A view of eBay's Whitman campus corporate headquarters.

Online auction giant eBay has become the first U.S. company to say it will accede to controversial and potentially costly legislation requiring web companies to store Russian users' data in Russia, newspaper Kommersant reported Tuesday.

The head of eBay's Russian division met with a deputy head of state media watchdog Roskomnadzor last Friday to discuss the law, Kommersant reported, citing an unidentified source familiar with the discussions.

"eBay is working on transferring data from Switzerland to Russia. The law goes into force on Sept. 1, but the company will finish this work earlier," the source said.

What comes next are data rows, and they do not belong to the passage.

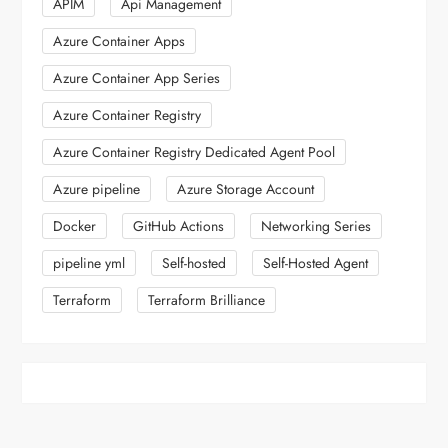
APIM
Api Management
Azure Container Apps
Azure Container App Series
Azure Container Registry
Azure Container Registry Dedicated Agent Pool
Azure pipeline
Azure Storage Account
Docker
GitHub Actions
Networking Series
pipeline yml
Self-hosted
Self-Hosted Agent
Terraform
Terraform Brilliance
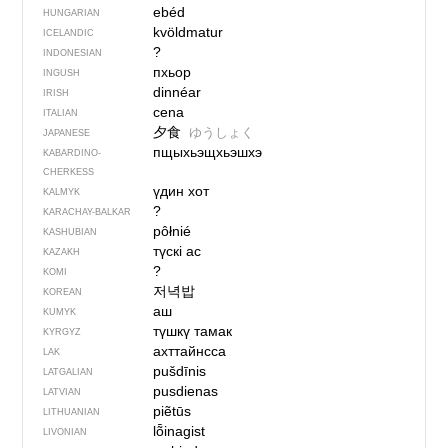
ebéd
HUNGARIAN
kvöldmatur
ICELANDIC
?
INDONESIAN
пхьор
INGUSH
dinnéar
IRISH
cena
ITALIAN
夕食
ゆうしょく
JAPANESE
пщыхьэщхьэшхэ
KABARDINO-
CHERKESS
үдин хот
KALMYK
?
KARACHAY-BALKAR
pôłnié
KASHUBIAN
түскі ас
KAZAKH
?
KOMI
저녁밥
KOREAN
аш
KUMYK
түшкү тамак
KYRGYZ
ахттайнсса
LAK
pušdīnis
LATGALIAN
pusdienas
LATVIAN
piẽtūs
LITHUANIAN
lȭinagist
LIVONIAN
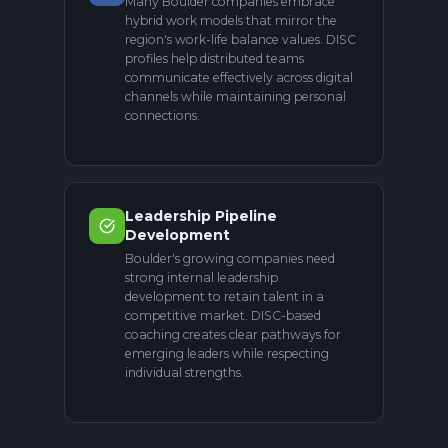
Many Boulder companies embrace
hybrid work models that mirror the
region's work-life balance values. DISC
profiles help distributed teams
communicate effectively across digital
channels while maintaining personal
connections.
Leadership Pipeline
Development
Boulder's growing companies need
strong internal leadership
development to retain talent in a
competitive market. DISC-based
coaching creates clear pathways for
emerging leaders while respecting
individual strengths.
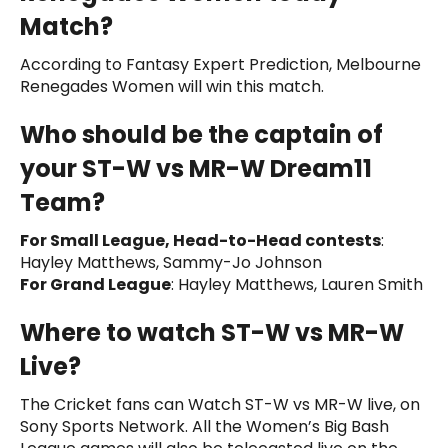
Match?
According to Fantasy Expert Prediction, Melbourne
Renegades Women will win this match.
Who should be the captain of
your ST-W vs MR-W Dream11
Team?
For Small League, Head-to-Head contests
:
Hayley Matthews, Sammy-Jo Johnson
For Grand League
: Hayley Matthews, Lauren Smith
Where to watch ST-W vs MR-W
Live?
The Cricket fans can Watch ST-W vs MR-W live, on
Sony Sports Network. All the Women’s Big Bash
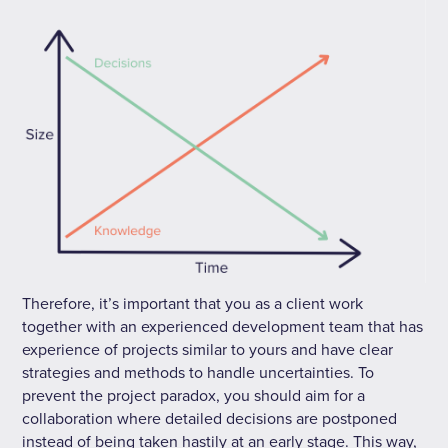
Therefore, it’s important that you as a client work
together with an experienced development team that has
experience of projects similar to yours and have clear
strategies and methods to handle uncertainties. To
prevent the project paradox, you should aim for a
collaboration where detailed decisions are postponed
instead of being taken hastily at an early stage. This way,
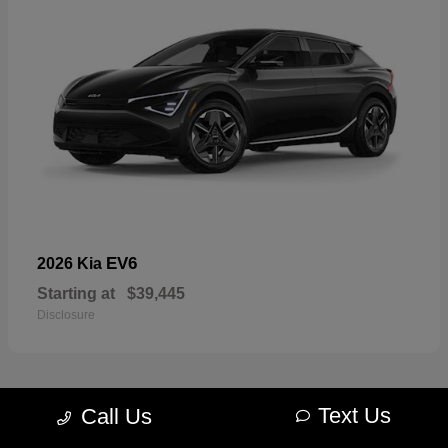
EV6
2026 Kia
Starting at
$39,445
Disclosure
Text Us
Call Us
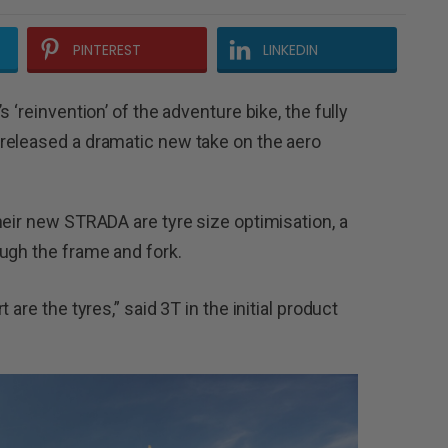
PINTEREST
LINKEDIN
 ‘reinvention’ of the adventure bike, the fully
released a dramatic new take on the aero
heir new STRADA are tyre size optimisation, a
ugh the frame and fork.
are the tyres,” said 3T in the initial product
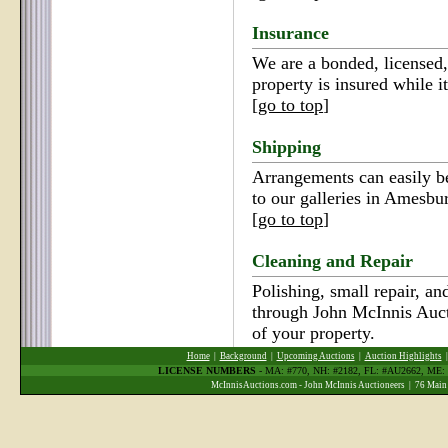
Insurance
We are a bonded, licensed,
property is insured while it
[
go to top
]
Shipping
Arrangements can easily b
to our galleries in Amesbu
[
go to top
]
Cleaning and Repair
Polishing, small repair, an
through John McInnis Auct
of your property.
Home
|
Background
|
Upcoming Auctions
|
Auction Highlights
LICENSE NUMBERS
- MA: #770, NH: #2182, FL: #AU2662, ME
McInnisAuctions.com - John McInnis Auctioneers | 76 Main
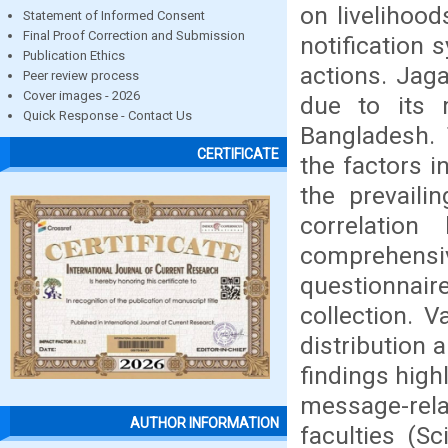
on livelihoo
Statement of Informed Consent
Final Proof Correction and Submission
notification 
Publication Ethics
actions. Jaga
Peer review process
Cover images - 2026
due to its m
Quick Response - Contact Us
Bangladesh. 
CERTIFICATE
the factors i
the prevaili
correlatio
comprehensiv
questionnai
collection. V
distribution 
findings high
message-rela
AUTHOR INFORMATION
faculties (S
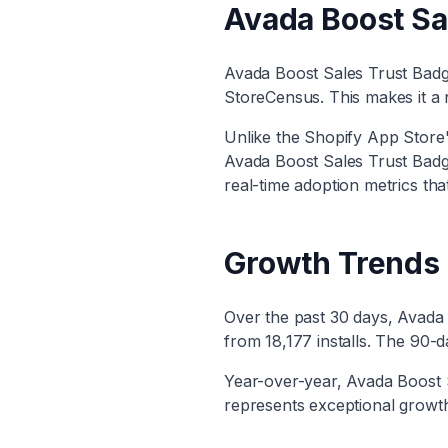
Avada Boost Sa
Avada Boost Sales Trust Bad
StoreCensus. This makes it
a 
Unlike the Shopify App Store's
Avada Boost Sales Trust Bad
real-time adoption metrics tha
Growth Trends
Over the past 30 days,
Avada 
from
18,177
installs. The 90-
Year-over-year,
Avada Boost 
represents exceptional growth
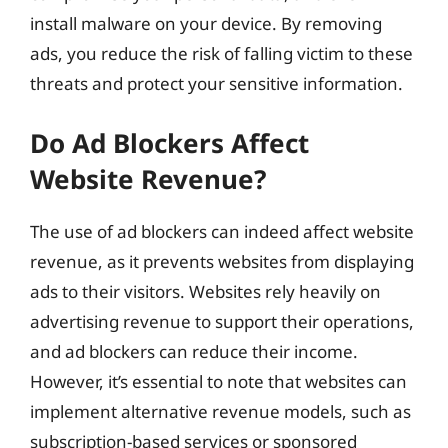
install malware on your device. By removing
ads, you reduce the risk of falling victim to these
threats and protect your sensitive information.
Do Ad Blockers Affect
Website Revenue?
The use of ad blockers can indeed affect website
revenue, as it prevents websites from displaying
ads to their visitors. Websites rely heavily on
advertising revenue to support their operations,
and ad blockers can reduce their income.
However, it’s essential to note that websites can
implement alternative revenue models, such as
subscription-based services or sponsored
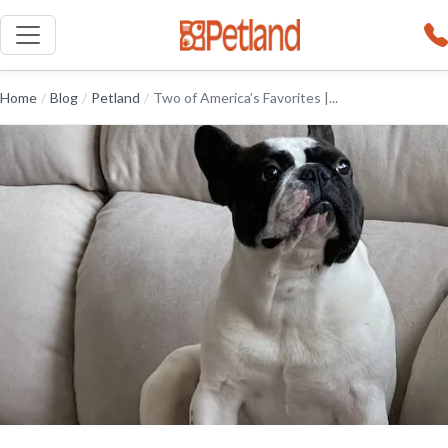
Home
/
Blog
/
Petland
/
Two of America’s Favorites |...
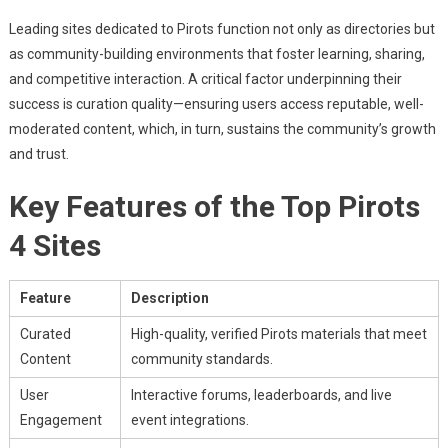
Leading sites dedicated to Pirots function not only as directories but
as community-building environments that foster learning, sharing,
and competitive interaction. A critical factor underpinning their
success is curation quality—ensuring users access reputable, well-
moderated content, which, in turn, sustains the community’s growth
and trust.
Key Features of the Top Pirots
4 Sites
Feature
Description
Curated
High-quality, verified Pirots materials that meet
Content
community standards.
User
Interactive forums, leaderboards, and live
Engagement
event integrations.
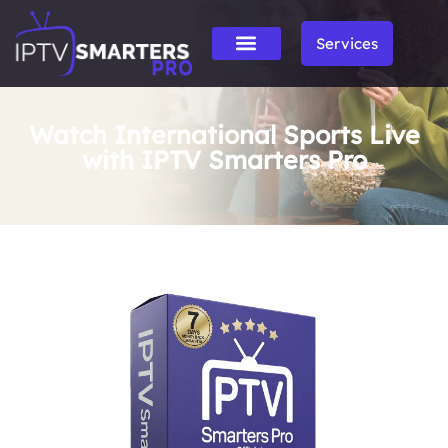
Services
Watch International Sports Live
with IPTV Smarters Pro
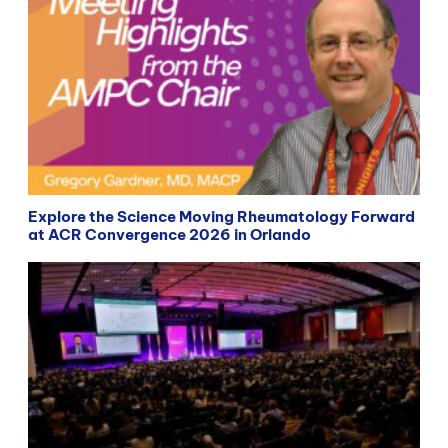
Explore the Science Moving Rheumatology Forward
at ACR Convergence 2026 in Orlando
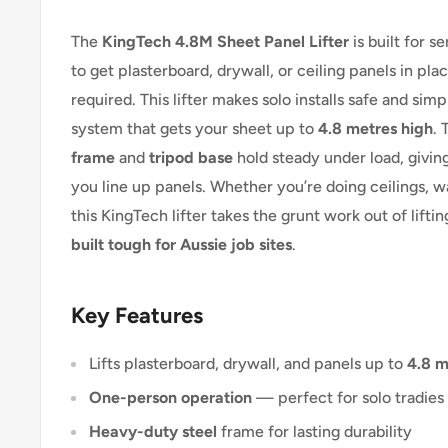
The
KingTech 4.8M Sheet Panel Lifter
is built for s
to get plasterboard, drywall, or ceiling panels in pl
required. This lifter makes solo installs safe and sim
system that gets your sheet up to
4.8 metres high
.
frame
and
tripod base
hold steady under load, giving
you line up panels. Whether you’re doing ceilings, wal
this KingTech lifter takes the grunt work out of lifting.
built tough for Aussie job sites
.
Key Features
Lifts plasterboard, drywall, and panels up to
4.8 m
One-person operation
— perfect for solo tradies
Heavy-duty steel
frame for lasting durability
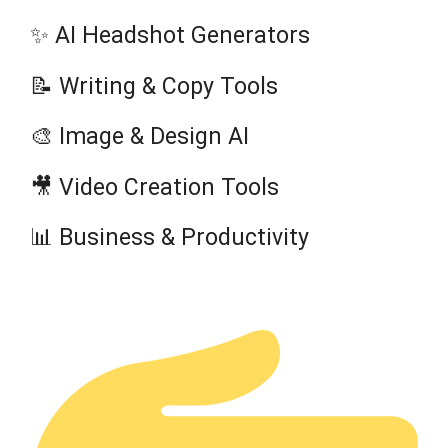
✨ AI Headshot Generators
📝 Writing & Copy Tools
🎨 Image & Design AI
🎥 Video Creation Tools
📊 Business & Productivity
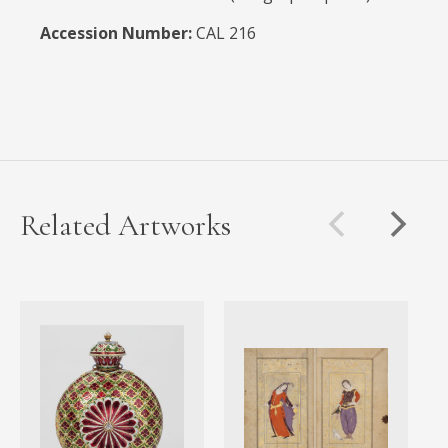
Accession Number:
CAL 216
Related Artworks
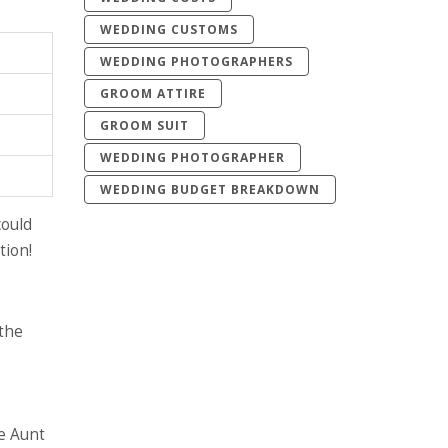
WEDDING CUSTOMS
WEDDING PHOTOGRAPHERS
GROOM ATTIRE
GROOM SUIT
WEDDING PHOTOGRAPHER
WEDDING BUDGET BREAKDOWN
ould
tion!
 the
re Aunt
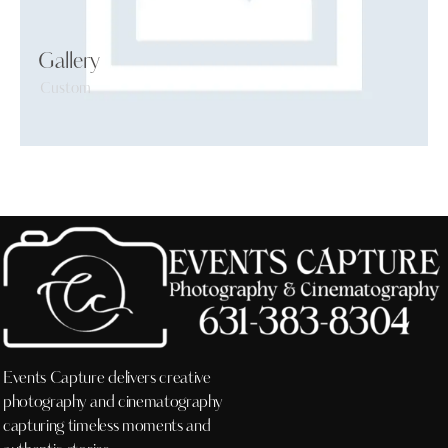
Gallery
Custom
Events Capture delivers creative
photography and cinematography
capturing timeless moments and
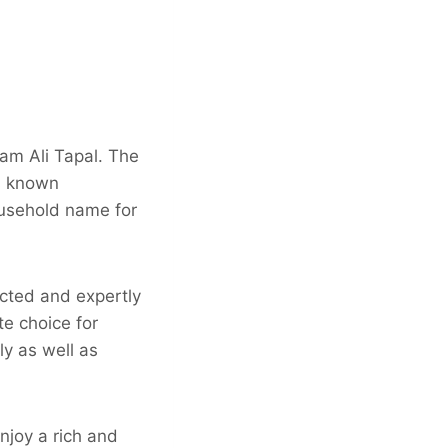
am Ali Tapal. The
is known
household name for
ected and expertly
te choice for
ly as well as
njoy a rich and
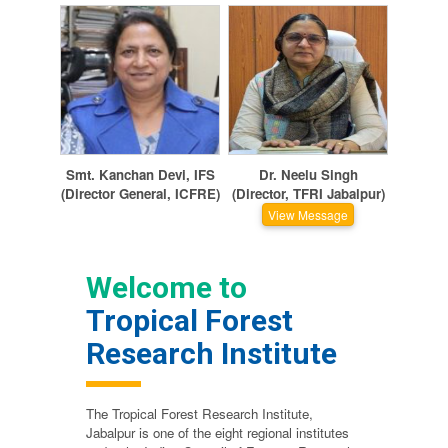
Smt. Kanchan Devi, IFS
Dr. Neelu Singh
(Director General, ICFRE)
(Director, TFRI Jabalpur)
View Message
Welcome to
Tropical Forest
Research Institute
The Tropical Forest Research Institute,
Jabalpur is one of the eight regional institutes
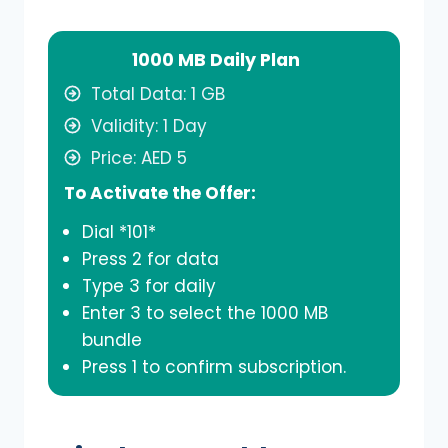
1000 MB Daily Plan
Total Data: 1 GB
Validity: 1 Day
Price: AED 5
To Activate the Offer:
Dial *101*
Press 2 for data
Type 3 for daily
Enter 3 to select the 1000 MB
bundle
Press 1 to confirm subscription.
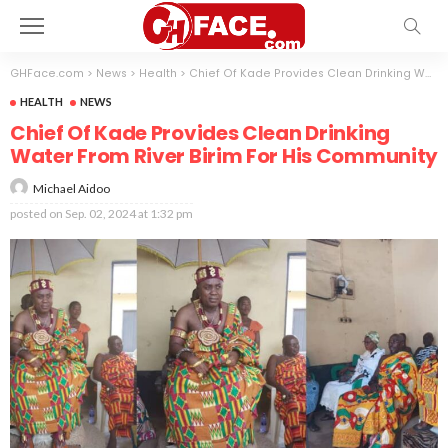
GHFace.com
>
News
>
Health
>
Chief Of Kade Provides Clean Drinking Water From River Birim For His Community
HEALTH
NEWS
Chief Of Kade Provides Clean Drinking
Water From River Birim For His Community
Michael Aidoo
posted on
Sep. 02, 2024 at 1:32 pm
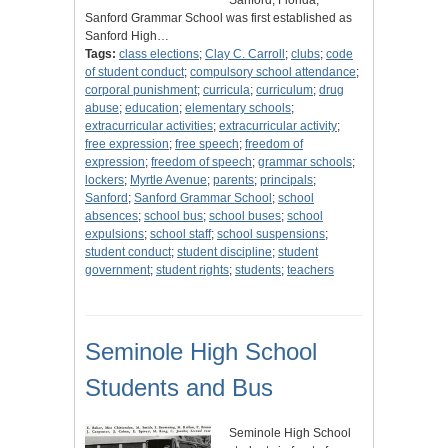
Sanford, Florida,
Sanford Grammar School was first established as
Sanford High…
Tags:
class elections
;
Clay C. Carroll
;
clubs
;
code
of student conduct
;
compulsory school attendance
;
corporal punishment
;
curricula
;
curriculum
;
drug
abuse
;
education
;
elementary schools
;
extracurricular activities
;
extracurricular activity
;
free expression
;
free speech
;
freedom of
expression
;
freedom of speech
;
grammar schools
;
lockers
;
Myrtle Avenue
;
parents
;
principals
;
Sanford
;
Sanford Grammar School
;
school
absences
;
school bus
;
school buses
;
school
expulsions
;
school staff
;
school suspensions
;
student conduct
;
student discipline
;
student
government
;
student rights
;
students
;
teachers
Seminole High School
Students and Bus
Seminole High School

The law in question requires all online companies that handle the personal data of Russian citizens to keep the data on servers located in Russia. IT experts have said the law will likely apply to a broad range of web services, including social networks such as Twitter and Facebook and online retailers like Amazon and eBay.

A representative from online payment service PayPal, which is owned by eBay, was also present and "expressed the same position as eBay," the source said.

A Roskomnadzor spokesman confirmed the meeting to Kommersant and said that eBay had "declared its intention to comply with the law."

The company did not specify how much data will need to be transferred to Russian territory and whether it intends to rent servers or build its own. eBay had 3.7 million customers in Russia as of the second half of last year, the report said.

The law, which has raised harsh criticism from Internet freedom advocates who view it as part of a broader trend of heightened Internet regulation, was initially supposed to go into force on Sept. 1, 2016.

Russia's lower house of parliament then unexpectedly passed a bill in September pushing the date ahead to Jan. 1 of this year, raising an outcry within the Internet industry. The date was finally pushed back to Sept. 1.